Highland tourism companies are thinking outside of the box to cater for cruise ship passengers, with trips to farms among plans to lure visitors back to the north.
Travellers are looking for something different as the industry recovers from the pandemic, Invergordon’s cruise manager said today.
Allison McGuire was speaking during a presentation about the Highland cruise industry and its recovery plans.
Highland Tourism held the online event in partnership with the Port of Cromarty Firth to discuss the cruise industry specifically. More than 40 members of the Highland tourism community attended.
They were given an overview of the developments within the cruise industry over the last 12 months from representatives of Port of Cromarty Firth.
It was reported that cruise ship bookings at Invergordon in 2022 are expected to surpass 2019 figures as people will have a renewed appetite for exploration.
The cruise business next year will be worth in the region of £20 million to the local economy and is set to exceed passengers numbers in 2019 0f 167,000.
Ms McGuire said the region should find new ways to cash in through offering some more authentic experiences.
She said: “This is a fantastic opportunity to create new tours for our returning guests.
“Passengers want to be immersed in wildlife. They want to see Highland cattle, they want to see how a local farm works.

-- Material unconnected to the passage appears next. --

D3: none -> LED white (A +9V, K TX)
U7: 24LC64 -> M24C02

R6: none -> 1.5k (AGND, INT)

“They want more heritage, we need to get tours with storytellers in fancy dress. They want to interact with local people. They want more traditional food and drink.

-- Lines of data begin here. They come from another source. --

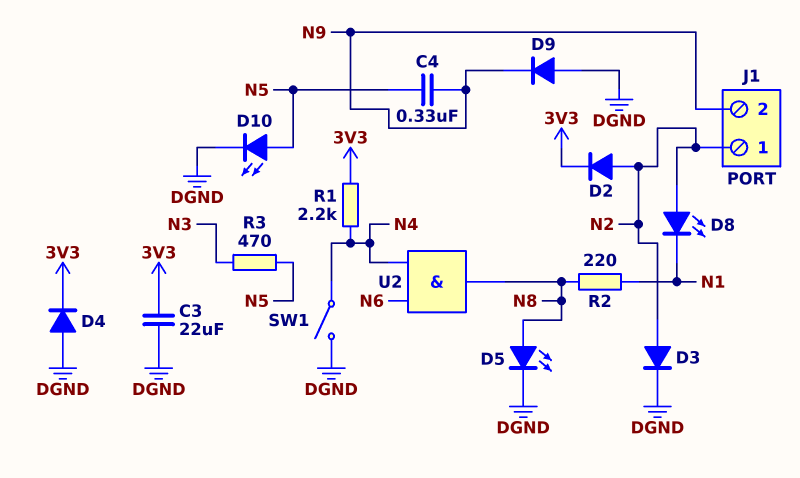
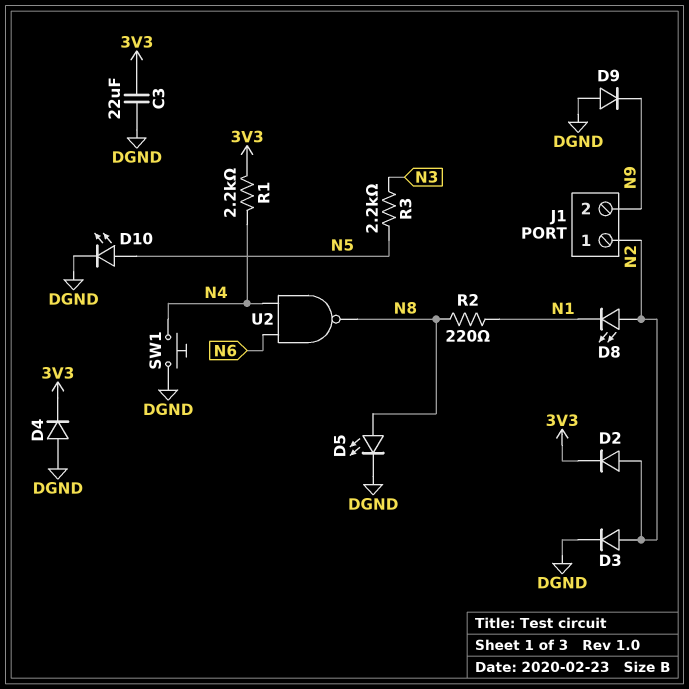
C4: 330nF (N5, N9) -> none
R3: 470 (N3, N5) -> 2.2k (N3, N5)
SW1: switch (DGND, N4) -> button (DGND, N4)
U2: AND (in N4, in N6, out N8) -> NAND (in N4, in N6, out N8)

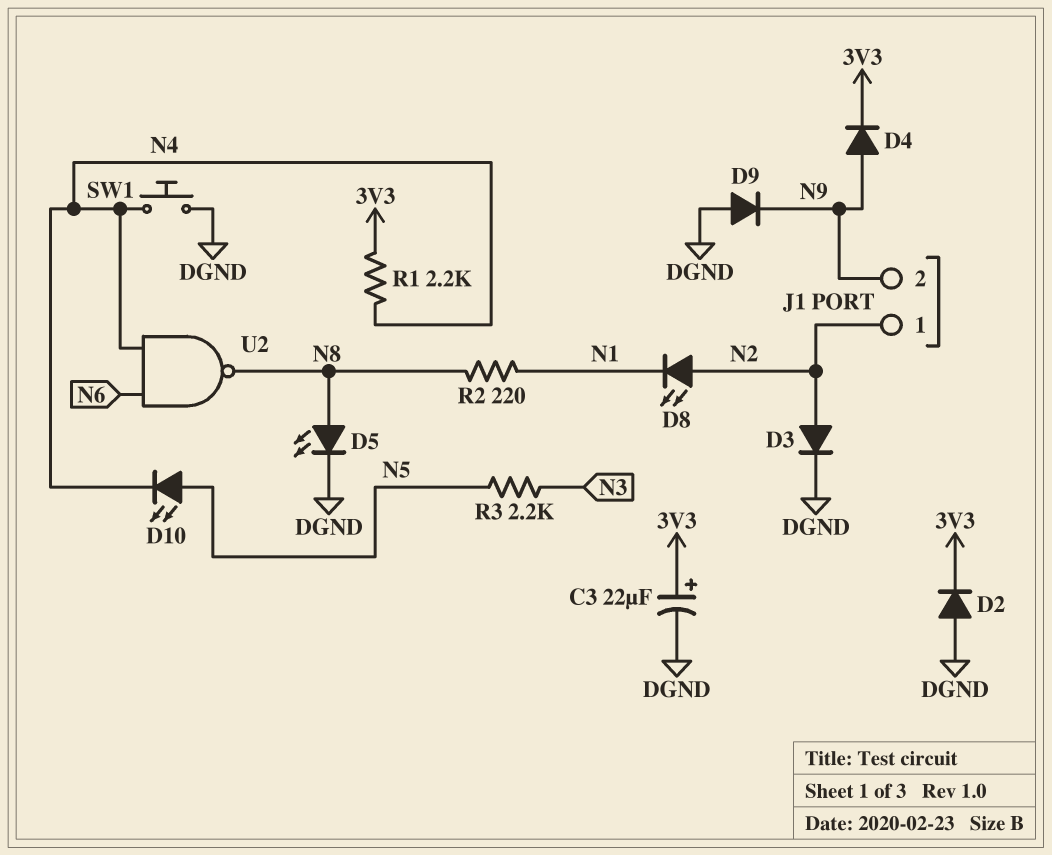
C3: 22uF (3V3, DGND) -> 22uF (plus 3V3, minus DGND)
D2: diode (A N2, K 3V3) -> diode (A DGND, K 3V3)
D4: diode (A DGND, K 3V3) -> diode (A N9, K 3V3)
D10: LED (A N5, K DGND) -> LED (A N5, K N4)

“It is not going to be all coach tours going forward. We need to think outside the box. What can we offer that no-one else is offering?”
She added: “Today was a great opportunity to work with Highland Tourism to communicate our optimism for the future of cruise business in the Highlands to members of the local tourism community.

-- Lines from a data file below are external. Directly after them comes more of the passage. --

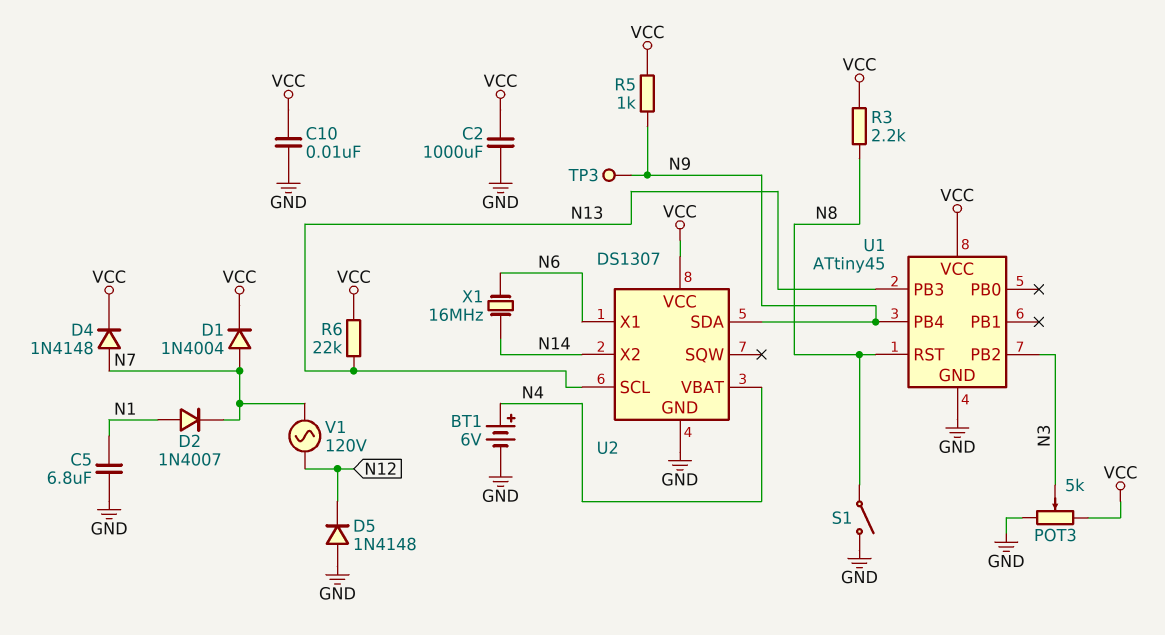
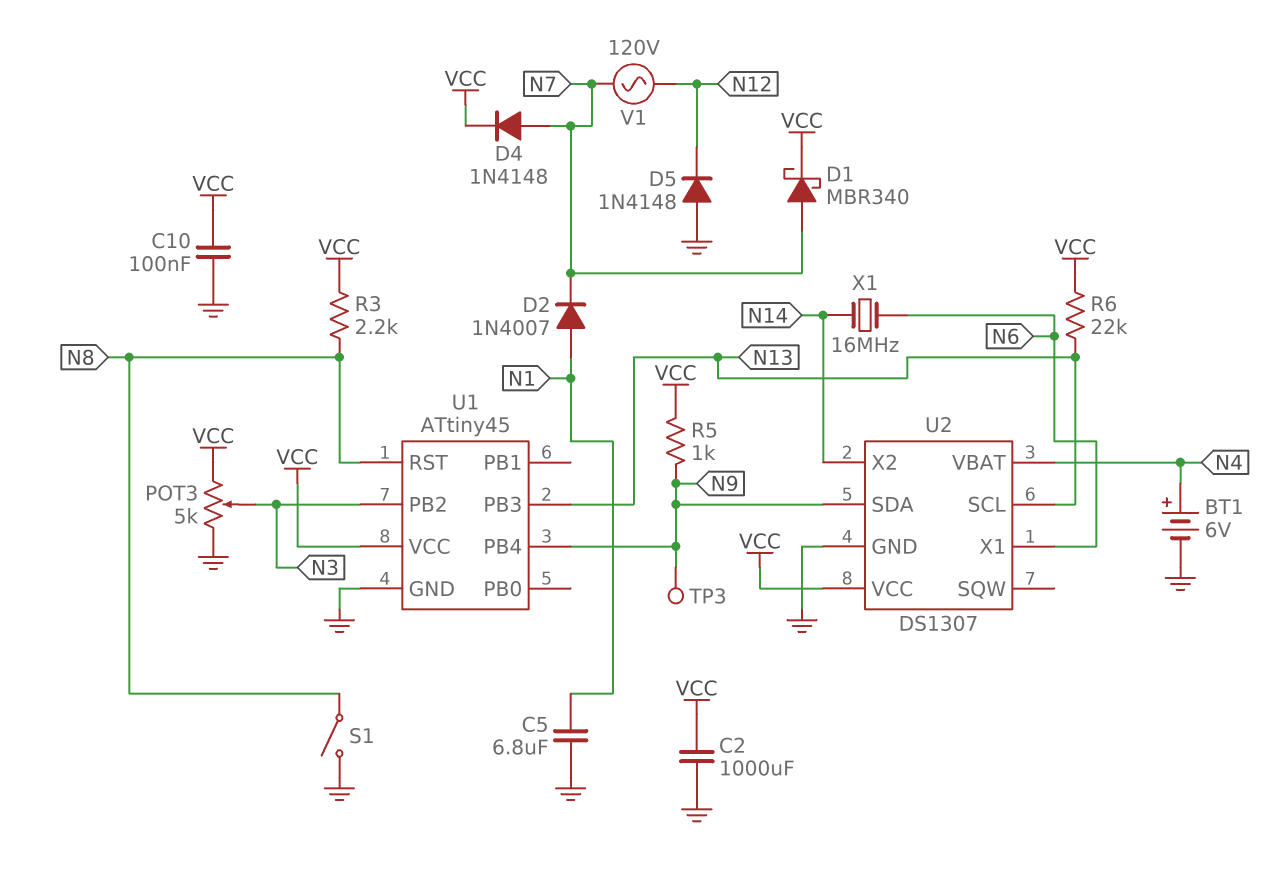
C10: 10nF (GND, VCC) -> 100nF (GND, VCC)
D1: diode 1N4004 (A N7, K VCC) -> schottky MBR340 (A N7, K VCC)

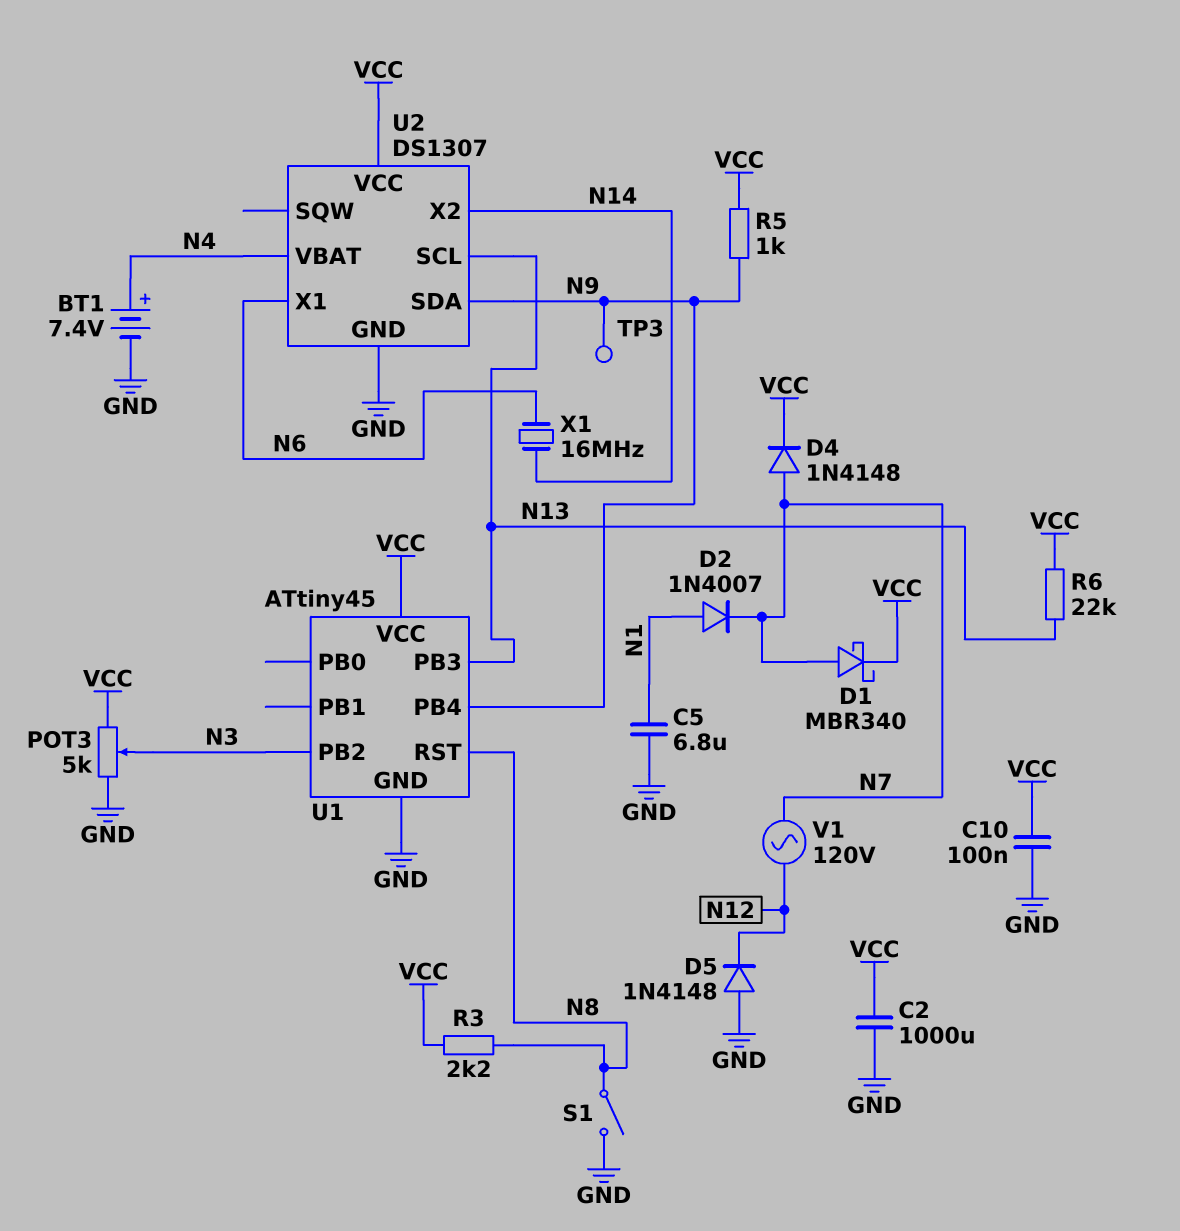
BT1: 6V (plus N4, minus GND) -> 7.4V (plus N4, minus GND)

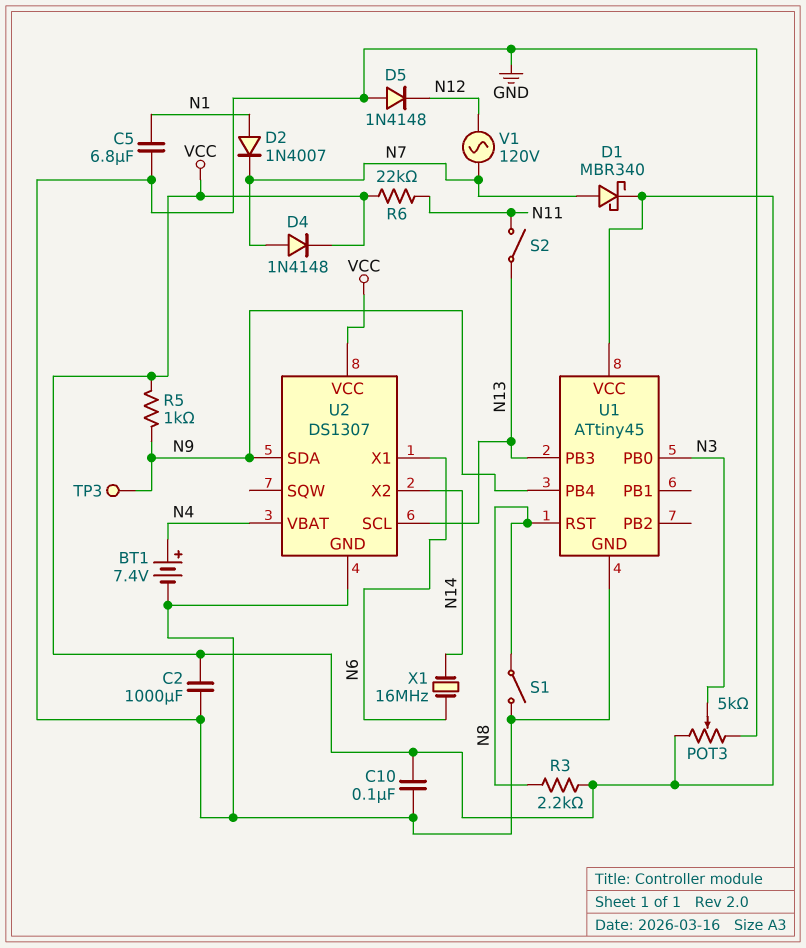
R6: 22k (N13, VCC) -> 22k (N11, VCC)
S2: none -> switch (N11, N13)
U1 pin PB0: none -> N3
U1 pin PB2: N3 -> none

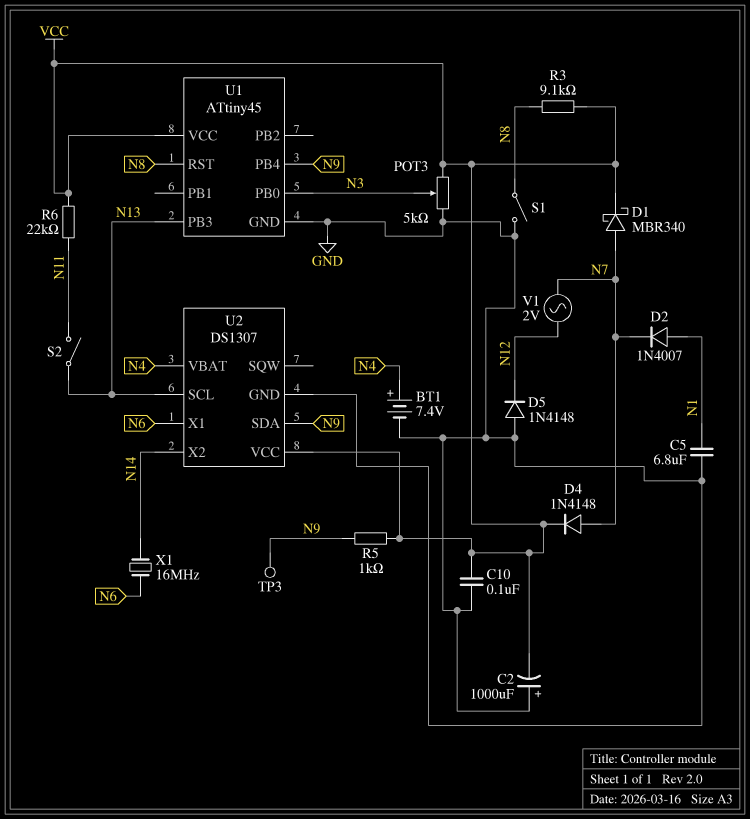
C2: 1000uF (GND, VCC) -> 1000uF (plus GND, minus VCC)
R3: 2.2k (N8, VCC) -> 9.1k (N8, VCC)
V1: AC 120V (N7, N12) -> AC 2V (N7, N12)

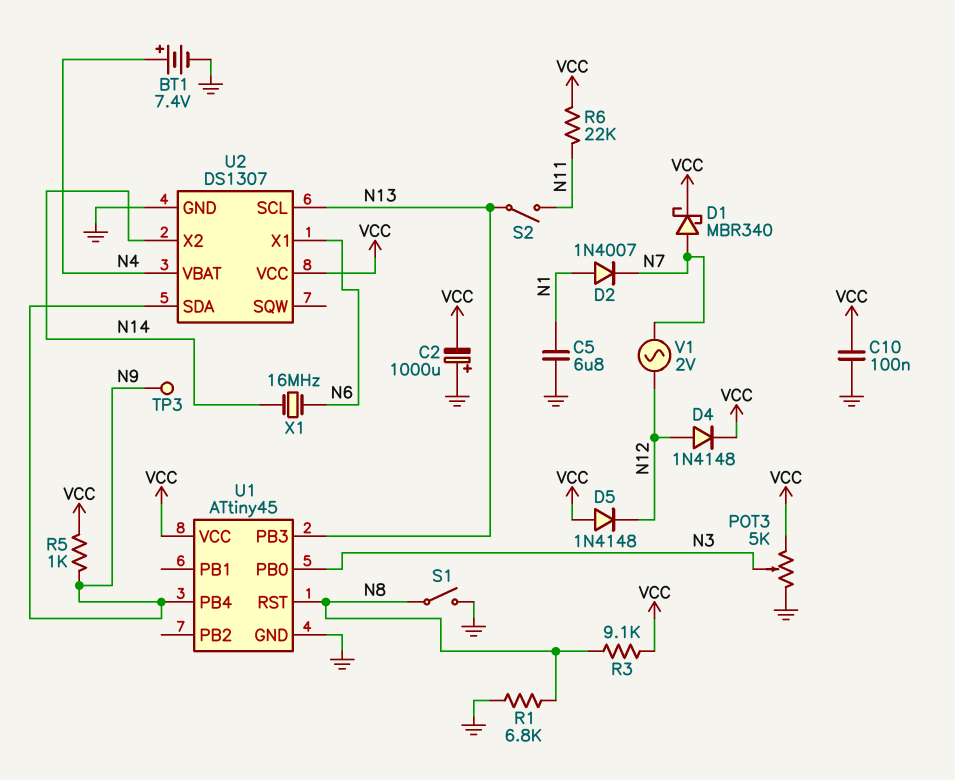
D4: diode 1N4148 (A N7, K VCC) -> diode 1N4148 (A N12, K VCC)
D5: diode 1N4148 (A GND, K N12) -> diode 1N4148 (A VCC, K N12)
R1: none -> 6.8k (GND, N8)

“With a high level of demand for port calls for 2022 and work ongoing by the Scottish Government for the safe reintroduction in 2021 when restrictions are lifted, we are confident that we will see this sector bounce back.”
Attendees heard that 60% of all passengers to Invergordon were from Germany and the USA in 2019, with a growing desire to have unique and authentic Highland experiences including more food and drink and adventure offerings.
Ms McGuire said: “The outlook is indeed very comforting however we must rethink how we do things and up our game in the Highlands to ensure we continue to deliver a unique and memorable experience for visitors.
“I welcome tourism businesses from across all sectors to make contact with us with ideas they may have – a collaborative approach will assist in the success and continued growth of cruise business in the Highlands and value to the local economy.”
The cruising industry has worked hard on the “road to restart” and extensive protocols are now in place for when cruising is permitted again, with stringent staff and passenger pre-embarkation testing and distancing in place along with strict processes for shore excursions.
Highland Tourism co-founder, Yvonne Crook, said: “Today’s Highland Tourism Talks: Cruising event with Port of Cromarty Firth was encouraging, particularly in hearing the positive outlook for 2022.
“This is just one sector in tourism across the Highlands and its value underpins Highland Tourism CIC’s message that a comprehensive and collaborative come-back plan for tourism in the Highlands is critically needed to ensure that both businesses and communities survive and thrive.”